(Stored records)
=== Section Start ===
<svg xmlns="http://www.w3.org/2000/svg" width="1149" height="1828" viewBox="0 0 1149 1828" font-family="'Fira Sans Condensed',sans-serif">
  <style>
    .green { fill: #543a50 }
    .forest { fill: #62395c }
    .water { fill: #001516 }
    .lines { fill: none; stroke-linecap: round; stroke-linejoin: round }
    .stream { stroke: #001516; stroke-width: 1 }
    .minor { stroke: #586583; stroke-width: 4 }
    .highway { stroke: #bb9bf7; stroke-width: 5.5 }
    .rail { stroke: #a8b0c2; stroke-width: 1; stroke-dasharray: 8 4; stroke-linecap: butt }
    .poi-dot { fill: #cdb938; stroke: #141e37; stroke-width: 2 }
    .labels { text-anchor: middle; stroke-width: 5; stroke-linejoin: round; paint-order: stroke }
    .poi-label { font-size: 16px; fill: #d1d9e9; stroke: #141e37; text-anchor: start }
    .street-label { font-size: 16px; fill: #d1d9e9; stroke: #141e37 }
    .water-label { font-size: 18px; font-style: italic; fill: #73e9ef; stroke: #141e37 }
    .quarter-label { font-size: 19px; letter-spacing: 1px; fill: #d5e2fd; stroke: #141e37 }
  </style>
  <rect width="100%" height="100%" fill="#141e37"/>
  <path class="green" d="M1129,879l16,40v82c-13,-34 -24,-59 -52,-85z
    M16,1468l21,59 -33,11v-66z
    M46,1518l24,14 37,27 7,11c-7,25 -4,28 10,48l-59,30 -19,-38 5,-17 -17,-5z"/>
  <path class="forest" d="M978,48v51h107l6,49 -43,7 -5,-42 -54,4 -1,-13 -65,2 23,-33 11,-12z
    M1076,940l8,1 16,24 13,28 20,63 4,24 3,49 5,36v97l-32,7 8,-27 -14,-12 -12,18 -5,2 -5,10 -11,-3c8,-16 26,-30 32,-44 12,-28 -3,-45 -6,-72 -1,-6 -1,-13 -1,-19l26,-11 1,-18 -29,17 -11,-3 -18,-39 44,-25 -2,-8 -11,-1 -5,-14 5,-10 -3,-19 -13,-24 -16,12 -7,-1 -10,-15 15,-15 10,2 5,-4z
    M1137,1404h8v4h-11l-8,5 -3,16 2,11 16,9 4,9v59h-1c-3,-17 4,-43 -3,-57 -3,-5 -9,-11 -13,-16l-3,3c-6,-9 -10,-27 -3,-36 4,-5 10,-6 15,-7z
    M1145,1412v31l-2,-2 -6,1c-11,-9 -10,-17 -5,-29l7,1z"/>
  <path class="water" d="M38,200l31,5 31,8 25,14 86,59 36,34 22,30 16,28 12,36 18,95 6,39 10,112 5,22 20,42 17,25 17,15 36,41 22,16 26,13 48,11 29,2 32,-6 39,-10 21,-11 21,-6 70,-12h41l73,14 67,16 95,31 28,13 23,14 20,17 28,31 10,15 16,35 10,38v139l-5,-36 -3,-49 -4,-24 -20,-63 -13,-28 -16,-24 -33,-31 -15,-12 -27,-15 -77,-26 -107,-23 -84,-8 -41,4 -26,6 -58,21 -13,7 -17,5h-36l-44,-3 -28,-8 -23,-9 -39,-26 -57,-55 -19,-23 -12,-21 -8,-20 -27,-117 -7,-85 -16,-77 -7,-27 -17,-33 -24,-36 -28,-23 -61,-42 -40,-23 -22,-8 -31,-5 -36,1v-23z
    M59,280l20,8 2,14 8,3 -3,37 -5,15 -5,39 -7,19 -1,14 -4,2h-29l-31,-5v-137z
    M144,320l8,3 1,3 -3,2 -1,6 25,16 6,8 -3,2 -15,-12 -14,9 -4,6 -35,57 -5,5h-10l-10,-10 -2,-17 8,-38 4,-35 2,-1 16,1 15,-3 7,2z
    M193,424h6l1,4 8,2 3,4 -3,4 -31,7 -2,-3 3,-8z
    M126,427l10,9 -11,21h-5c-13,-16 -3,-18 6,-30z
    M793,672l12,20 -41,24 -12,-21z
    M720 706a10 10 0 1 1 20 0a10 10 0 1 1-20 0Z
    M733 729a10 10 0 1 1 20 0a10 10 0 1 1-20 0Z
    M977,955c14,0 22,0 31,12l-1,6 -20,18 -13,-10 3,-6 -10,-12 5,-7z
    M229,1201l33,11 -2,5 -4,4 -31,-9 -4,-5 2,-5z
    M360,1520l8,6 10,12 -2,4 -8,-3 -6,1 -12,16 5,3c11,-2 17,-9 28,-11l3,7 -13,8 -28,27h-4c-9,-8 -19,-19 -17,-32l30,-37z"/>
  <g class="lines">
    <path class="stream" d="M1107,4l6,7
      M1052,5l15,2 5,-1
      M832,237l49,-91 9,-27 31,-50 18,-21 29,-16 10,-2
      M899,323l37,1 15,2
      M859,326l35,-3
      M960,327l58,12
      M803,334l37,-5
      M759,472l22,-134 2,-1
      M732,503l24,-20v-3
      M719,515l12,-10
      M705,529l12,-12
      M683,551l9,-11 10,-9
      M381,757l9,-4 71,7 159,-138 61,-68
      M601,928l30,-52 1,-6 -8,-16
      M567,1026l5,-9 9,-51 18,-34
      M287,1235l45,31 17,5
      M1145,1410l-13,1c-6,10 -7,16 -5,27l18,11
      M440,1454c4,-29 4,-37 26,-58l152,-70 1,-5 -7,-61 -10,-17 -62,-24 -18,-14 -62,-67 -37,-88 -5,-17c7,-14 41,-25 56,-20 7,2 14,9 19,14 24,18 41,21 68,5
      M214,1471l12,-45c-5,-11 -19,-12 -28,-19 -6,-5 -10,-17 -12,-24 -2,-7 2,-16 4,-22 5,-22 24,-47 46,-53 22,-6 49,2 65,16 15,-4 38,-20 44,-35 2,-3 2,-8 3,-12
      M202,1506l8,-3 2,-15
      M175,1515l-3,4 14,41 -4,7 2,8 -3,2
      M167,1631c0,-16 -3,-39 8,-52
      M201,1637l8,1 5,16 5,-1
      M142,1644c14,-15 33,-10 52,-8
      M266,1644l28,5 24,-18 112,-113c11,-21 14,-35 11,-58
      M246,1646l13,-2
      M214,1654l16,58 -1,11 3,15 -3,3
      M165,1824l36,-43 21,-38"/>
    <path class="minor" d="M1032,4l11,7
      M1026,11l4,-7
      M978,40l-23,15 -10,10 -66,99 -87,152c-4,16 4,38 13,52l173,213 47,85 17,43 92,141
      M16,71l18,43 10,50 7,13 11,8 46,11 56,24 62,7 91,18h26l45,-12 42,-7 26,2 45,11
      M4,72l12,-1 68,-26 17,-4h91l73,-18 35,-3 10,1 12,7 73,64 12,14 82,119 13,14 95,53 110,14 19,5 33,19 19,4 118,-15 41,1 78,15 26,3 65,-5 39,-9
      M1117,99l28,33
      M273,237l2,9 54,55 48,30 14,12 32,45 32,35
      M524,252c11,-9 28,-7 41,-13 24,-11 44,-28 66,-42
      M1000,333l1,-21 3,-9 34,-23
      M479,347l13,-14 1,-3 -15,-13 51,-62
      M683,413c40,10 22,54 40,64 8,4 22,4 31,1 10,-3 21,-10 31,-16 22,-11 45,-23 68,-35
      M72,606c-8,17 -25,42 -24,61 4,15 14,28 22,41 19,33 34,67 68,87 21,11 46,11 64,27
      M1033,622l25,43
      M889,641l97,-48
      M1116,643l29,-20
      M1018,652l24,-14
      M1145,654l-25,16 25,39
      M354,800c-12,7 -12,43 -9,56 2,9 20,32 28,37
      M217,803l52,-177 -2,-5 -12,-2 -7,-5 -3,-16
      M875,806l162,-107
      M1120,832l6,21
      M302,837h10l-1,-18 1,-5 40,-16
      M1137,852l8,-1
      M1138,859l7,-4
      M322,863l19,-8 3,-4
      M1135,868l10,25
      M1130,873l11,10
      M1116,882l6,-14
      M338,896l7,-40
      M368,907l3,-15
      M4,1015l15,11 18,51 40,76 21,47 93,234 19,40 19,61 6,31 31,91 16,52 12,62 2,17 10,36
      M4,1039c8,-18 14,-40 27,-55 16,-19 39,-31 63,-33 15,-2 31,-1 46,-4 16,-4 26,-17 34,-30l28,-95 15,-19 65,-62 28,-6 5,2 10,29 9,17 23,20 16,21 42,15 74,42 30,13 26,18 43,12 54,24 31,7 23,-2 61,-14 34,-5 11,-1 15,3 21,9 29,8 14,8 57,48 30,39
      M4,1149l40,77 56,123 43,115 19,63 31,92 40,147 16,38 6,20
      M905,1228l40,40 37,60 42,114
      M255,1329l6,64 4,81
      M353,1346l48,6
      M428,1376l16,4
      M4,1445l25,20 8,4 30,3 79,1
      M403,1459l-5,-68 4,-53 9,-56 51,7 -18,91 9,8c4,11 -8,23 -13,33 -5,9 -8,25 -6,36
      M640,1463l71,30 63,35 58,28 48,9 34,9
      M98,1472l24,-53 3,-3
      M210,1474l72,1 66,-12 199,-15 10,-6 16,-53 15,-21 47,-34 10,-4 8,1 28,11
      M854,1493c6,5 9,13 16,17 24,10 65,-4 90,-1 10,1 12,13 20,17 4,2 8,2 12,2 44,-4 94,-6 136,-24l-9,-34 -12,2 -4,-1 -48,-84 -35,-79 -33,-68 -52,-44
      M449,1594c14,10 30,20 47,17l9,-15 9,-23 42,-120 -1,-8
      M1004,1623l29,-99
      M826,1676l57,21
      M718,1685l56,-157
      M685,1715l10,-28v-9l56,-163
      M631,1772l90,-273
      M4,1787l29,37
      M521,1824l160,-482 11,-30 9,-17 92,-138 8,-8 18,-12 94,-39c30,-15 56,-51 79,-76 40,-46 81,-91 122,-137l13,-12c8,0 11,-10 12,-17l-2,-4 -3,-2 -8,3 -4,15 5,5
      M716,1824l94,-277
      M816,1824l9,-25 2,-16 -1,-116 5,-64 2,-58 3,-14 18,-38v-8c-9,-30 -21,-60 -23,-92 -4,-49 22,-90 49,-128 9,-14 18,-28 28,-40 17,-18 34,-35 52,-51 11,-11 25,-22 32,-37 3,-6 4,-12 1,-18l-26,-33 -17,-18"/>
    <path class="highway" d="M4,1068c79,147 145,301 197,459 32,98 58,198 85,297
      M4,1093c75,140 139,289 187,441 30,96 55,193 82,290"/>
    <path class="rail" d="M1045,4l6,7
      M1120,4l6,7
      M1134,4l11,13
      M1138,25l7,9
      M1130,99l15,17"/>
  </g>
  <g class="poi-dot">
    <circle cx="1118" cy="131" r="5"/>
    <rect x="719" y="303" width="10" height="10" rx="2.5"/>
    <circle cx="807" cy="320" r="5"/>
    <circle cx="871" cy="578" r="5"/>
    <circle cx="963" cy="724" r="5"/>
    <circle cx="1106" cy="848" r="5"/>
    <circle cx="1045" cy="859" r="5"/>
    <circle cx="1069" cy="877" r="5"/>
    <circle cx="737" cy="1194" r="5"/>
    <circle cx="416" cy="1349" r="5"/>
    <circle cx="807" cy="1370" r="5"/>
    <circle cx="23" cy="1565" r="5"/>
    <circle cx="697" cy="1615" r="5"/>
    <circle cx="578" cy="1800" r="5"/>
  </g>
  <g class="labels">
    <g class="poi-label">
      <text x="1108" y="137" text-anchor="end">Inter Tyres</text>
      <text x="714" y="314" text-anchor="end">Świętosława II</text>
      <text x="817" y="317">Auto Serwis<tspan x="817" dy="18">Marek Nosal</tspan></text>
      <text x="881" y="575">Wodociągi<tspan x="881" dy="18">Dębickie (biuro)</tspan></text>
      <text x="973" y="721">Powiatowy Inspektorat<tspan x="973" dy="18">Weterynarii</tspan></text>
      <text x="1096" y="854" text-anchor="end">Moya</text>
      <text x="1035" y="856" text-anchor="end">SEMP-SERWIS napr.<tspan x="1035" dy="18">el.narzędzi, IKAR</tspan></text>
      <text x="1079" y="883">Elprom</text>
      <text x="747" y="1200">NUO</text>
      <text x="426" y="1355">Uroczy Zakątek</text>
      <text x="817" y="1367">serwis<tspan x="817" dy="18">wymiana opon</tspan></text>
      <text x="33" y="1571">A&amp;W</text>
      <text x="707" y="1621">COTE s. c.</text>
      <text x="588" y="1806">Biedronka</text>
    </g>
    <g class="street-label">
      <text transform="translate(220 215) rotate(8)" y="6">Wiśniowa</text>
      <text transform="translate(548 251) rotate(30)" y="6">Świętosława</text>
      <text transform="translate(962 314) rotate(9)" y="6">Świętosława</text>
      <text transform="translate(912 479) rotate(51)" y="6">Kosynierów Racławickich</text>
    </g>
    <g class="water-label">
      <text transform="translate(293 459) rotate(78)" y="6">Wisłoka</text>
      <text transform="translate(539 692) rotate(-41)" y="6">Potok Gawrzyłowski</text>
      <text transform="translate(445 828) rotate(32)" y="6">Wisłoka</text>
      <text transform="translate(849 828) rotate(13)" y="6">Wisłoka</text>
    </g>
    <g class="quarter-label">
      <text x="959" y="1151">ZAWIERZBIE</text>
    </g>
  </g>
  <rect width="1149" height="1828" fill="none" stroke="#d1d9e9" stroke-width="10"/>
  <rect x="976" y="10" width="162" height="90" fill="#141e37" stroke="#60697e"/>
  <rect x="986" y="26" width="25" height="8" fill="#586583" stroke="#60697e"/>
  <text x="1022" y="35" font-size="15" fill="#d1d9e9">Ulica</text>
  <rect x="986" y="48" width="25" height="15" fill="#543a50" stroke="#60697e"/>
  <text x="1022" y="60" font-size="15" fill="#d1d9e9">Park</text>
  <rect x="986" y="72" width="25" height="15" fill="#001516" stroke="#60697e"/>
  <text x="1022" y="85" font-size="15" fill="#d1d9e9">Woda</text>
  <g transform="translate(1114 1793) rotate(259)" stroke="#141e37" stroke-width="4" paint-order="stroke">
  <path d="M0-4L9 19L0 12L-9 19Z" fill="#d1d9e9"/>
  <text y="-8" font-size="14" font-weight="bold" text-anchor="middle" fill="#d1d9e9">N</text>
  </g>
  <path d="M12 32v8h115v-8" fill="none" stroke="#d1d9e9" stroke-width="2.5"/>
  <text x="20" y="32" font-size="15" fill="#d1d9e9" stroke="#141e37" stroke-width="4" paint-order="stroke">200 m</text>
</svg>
=== Section End ===
> TRY IT:
With the first line being the one containing "M1117,99l28,33" and the last line the one containing "M521,1824l160,-482 11,-30 9,-17", transcribe exactly the lines above that fall in that range.

> TASK SOLUTION:
      M1117,99l28,33
      M273,237l2,9 54,55 48,30 14,12 32,45 32,35
      M524,252c11,-9 28,-7 41,-13 24,-11 44,-28 66,-42
      M1000,333l1,-21 3,-9 34,-23
      M479,347l13,-14 1,-3 -15,-13 51,-62
      M683,413c40,10 22,54 40,64 8,4 22,4 31,1 10,-3 21,-10 31,-16 22,-11 45,-23 68,-35
      M72,606c-8,17 -25,42 -24,61 4,15 14,28 22,41 19,33 34,67 68,87 21,11 46,11 64,27
      M1033,622l25,43
      M889,641l97,-48
      M1116,643l29,-20
      M1018,652l24,-14
      M1145,654l-25,16 25,39
      M354,800c-12,7 -12,43 -9,56 2,9 20,32 28,37
      M217,803l52,-177 -2,-5 -12,-2 -7,-5 -3,-16
      M875,806l162,-107
      M1120,832l6,21
      M302,837h10l-1,-18 1,-5 40,-16
      M1137,852l8,-1
      M1138,859l7,-4
      M322,863l19,-8 3,-4
      M1135,868l10,25
      M1130,873l11,10
      M1116,882l6,-14
      M338,896l7,-40
      M368,907l3,-15
      M4,1015l15,11 18,51 40,76 21,47 93,234 19,40 19,61 6,31 31,91 16,52 12,62 2,17 10,36
      M4,1039c8,-18 14,-40 27,-55 16,-19 39,-31 63,-33 15,-2 31,-1 46,-4 16,-4 26,-17 34,-30l28,-95 15,-19 65,-62 28,-6 5,2 10,29 9,17 23,20 16,21 42,15 74,42 30,13 26,18 43,12 54,24 31,7 23,-2 61,-14 34,-5 11,-1 15,3 21,9 29,8 14,8 57,48 30,39
      M4,1149l40,77 56,123 43,115 19,63 31,92 40,147 16,38 6,20
      M905,1228l40,40 37,60 42,114
      M255,1329l6,64 4,81
      M353,1346l48,6
      M428,1376l16,4
      M4,1445l25,20 8,4 30,3 79,1
      M403,1459l-5,-68 4,-53 9,-56 51,7 -18,91 9,8c4,11 -8,23 -13,33 -5,9 -8,25 -6,36
      M640,1463l71,30 63,35 58,28 48,9 34,9
      M98,1472l24,-53 3,-3
      M210,1474l72,1 66,-12 199,-15 10,-6 16,-53 15,-21 47,-34 10,-4 8,1 28,11
      M854,1493c6,5 9,13 16,17 24,10 65,-4 90,-1 10,1 12,13 20,17 4,2 8,2 12,2 44,-4 94,-6 136,-24l-9,-34 -12,2 -4,-1 -48,-84 -35,-79 -33,-68 -52,-44
      M449,1594c14,10 30,20 47,17l9,-15 9,-23 42,-120 -1,-8
      M1004,1623l29,-99
      M826,1676l57,21
      M718,1685l56,-157
      M685,1715l10,-28v-9l56,-163
      M631,1772l90,-273
      M4,1787l29,37
      M521,1824l160,-482 11,-30 9,-17 92,-138 8,-8 18,-12 94,-39c30,-15 56,-51 79,-76 40,-46 81,-91 122,-137l13,-12c8,0 11,-10 12,-17l-2,-4 -3,-2 -8,3 -4,15 5,5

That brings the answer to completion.